● Task instructions
Below are lines of records; copy exactly those from the one containing "kesehatannya. Beberapa studi klinis telah" through the one containing "bevor der Ausschlag", leaving the pictures behind.

● Records supplied
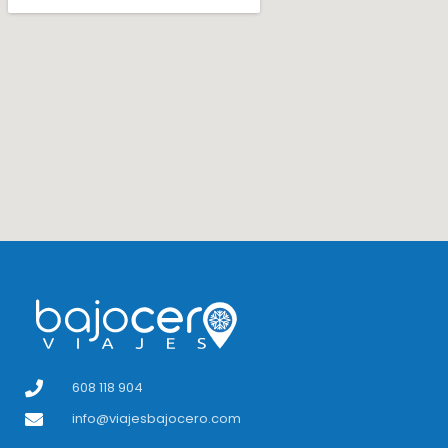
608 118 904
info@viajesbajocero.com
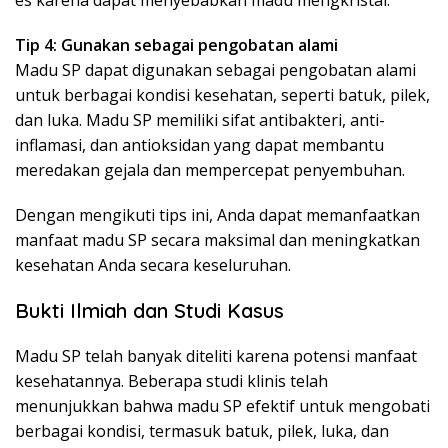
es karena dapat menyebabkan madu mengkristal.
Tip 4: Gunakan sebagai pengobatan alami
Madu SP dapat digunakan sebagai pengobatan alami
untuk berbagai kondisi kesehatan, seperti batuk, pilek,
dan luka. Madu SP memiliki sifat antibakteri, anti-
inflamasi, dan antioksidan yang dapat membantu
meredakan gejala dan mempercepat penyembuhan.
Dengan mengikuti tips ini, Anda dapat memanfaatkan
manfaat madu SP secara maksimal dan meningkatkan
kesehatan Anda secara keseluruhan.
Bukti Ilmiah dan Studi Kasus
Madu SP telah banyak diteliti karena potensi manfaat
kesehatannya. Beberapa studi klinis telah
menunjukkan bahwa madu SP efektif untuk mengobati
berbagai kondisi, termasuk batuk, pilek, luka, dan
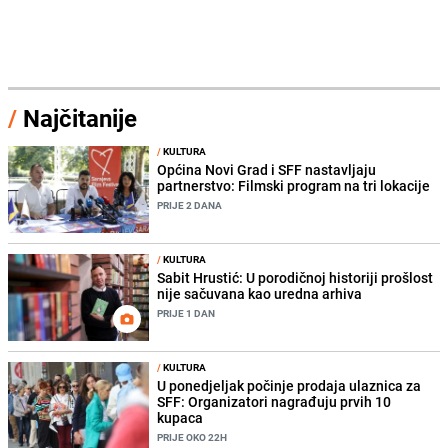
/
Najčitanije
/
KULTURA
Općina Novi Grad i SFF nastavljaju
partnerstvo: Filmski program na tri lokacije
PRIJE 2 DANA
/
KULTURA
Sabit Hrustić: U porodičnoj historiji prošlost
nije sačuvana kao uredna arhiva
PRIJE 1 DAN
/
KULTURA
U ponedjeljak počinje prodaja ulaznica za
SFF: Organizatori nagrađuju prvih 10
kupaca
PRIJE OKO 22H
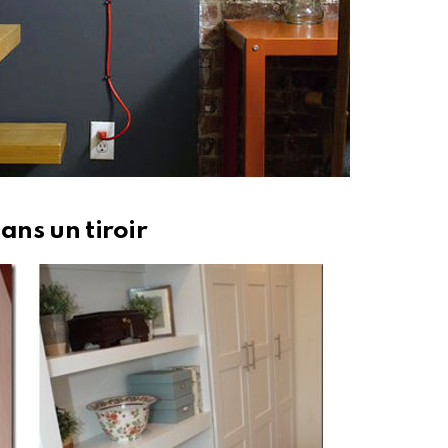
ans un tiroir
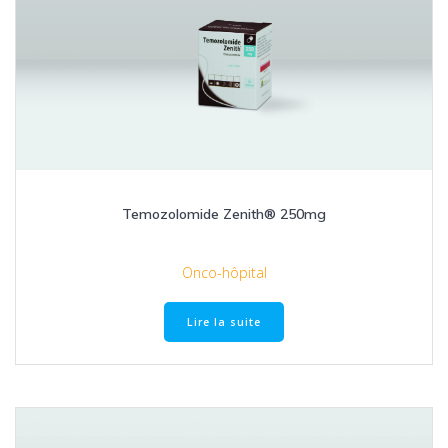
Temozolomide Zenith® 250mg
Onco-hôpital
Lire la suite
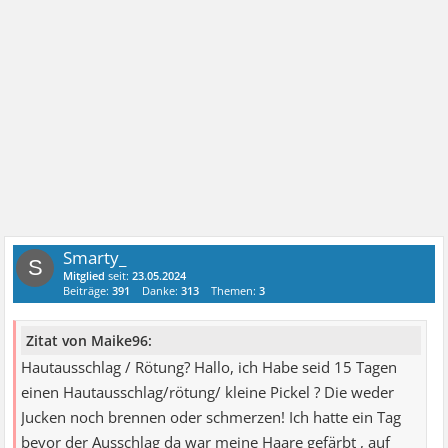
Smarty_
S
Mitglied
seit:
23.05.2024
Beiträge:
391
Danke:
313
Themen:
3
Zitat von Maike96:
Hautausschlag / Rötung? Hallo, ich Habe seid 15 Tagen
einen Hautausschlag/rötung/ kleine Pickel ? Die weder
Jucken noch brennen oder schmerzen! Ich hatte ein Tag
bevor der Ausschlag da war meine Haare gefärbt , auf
...
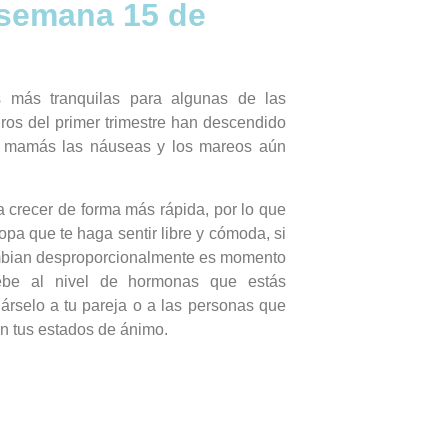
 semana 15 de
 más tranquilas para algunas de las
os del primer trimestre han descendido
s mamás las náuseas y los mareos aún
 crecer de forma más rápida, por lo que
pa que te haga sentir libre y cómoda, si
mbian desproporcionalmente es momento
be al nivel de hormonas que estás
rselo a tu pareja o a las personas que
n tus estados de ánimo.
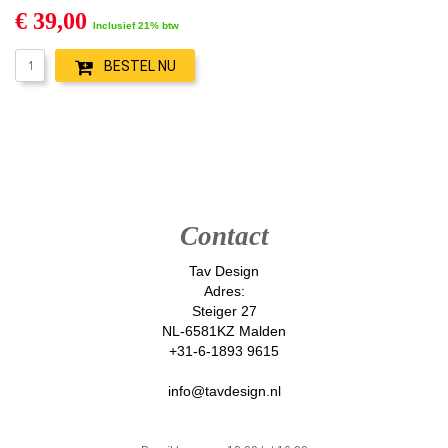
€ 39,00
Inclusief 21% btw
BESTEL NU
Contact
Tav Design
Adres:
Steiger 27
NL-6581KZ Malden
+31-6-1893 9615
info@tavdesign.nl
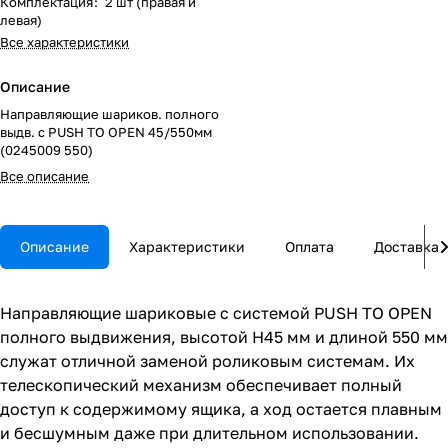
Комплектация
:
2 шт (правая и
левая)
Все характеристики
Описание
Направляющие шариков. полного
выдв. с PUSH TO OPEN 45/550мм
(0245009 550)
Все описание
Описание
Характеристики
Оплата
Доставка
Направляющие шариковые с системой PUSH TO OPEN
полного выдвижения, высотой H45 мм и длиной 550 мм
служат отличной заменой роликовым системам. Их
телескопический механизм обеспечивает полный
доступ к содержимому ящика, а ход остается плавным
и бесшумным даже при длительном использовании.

● Solution
kesehatannya. Beberapa studi klinis telah
menunjukkan bahwa madu SP efektif untuk mengobati
berbagai kondisi, termasuk batuk, pilek, luka, dan
/
Najčitanije
/
KULTURA
Općina Novi Grad i SFF nastavljaju
partnerstvo: Filmski program na tri lokacije
PRIJE 2 DANA
/
KULTURA
Sabit Hrustić: U porodičnoj historiji prošlost
nije sačuvana kao uredna arhiva
PRIJE 1 DAN
/
KULTURA
U ponedjeljak počinje prodaja ulaznica za
SFF: Organizatori nagrađuju prvih 10
kupaca
PRIJE OKO 22H
ans un tiroir
Temozolomide Zenith® 250mg
Onco-hôpital
Lire la suite
Smarty_
S
Mitglied
seit:
23.05.2024
Beiträge:
391
Danke:
313
Themen:
3
Zitat von Maike96:
Hautausschlag / Rötung? Hallo, ich Habe seid 15 Tagen
einen Hautausschlag/rötung/ kleine Pickel ? Die weder
Jucken noch brennen oder schmerzen! Ich hatte ein Tag
bevor der Ausschlag da war meine Haare gefärbt , auf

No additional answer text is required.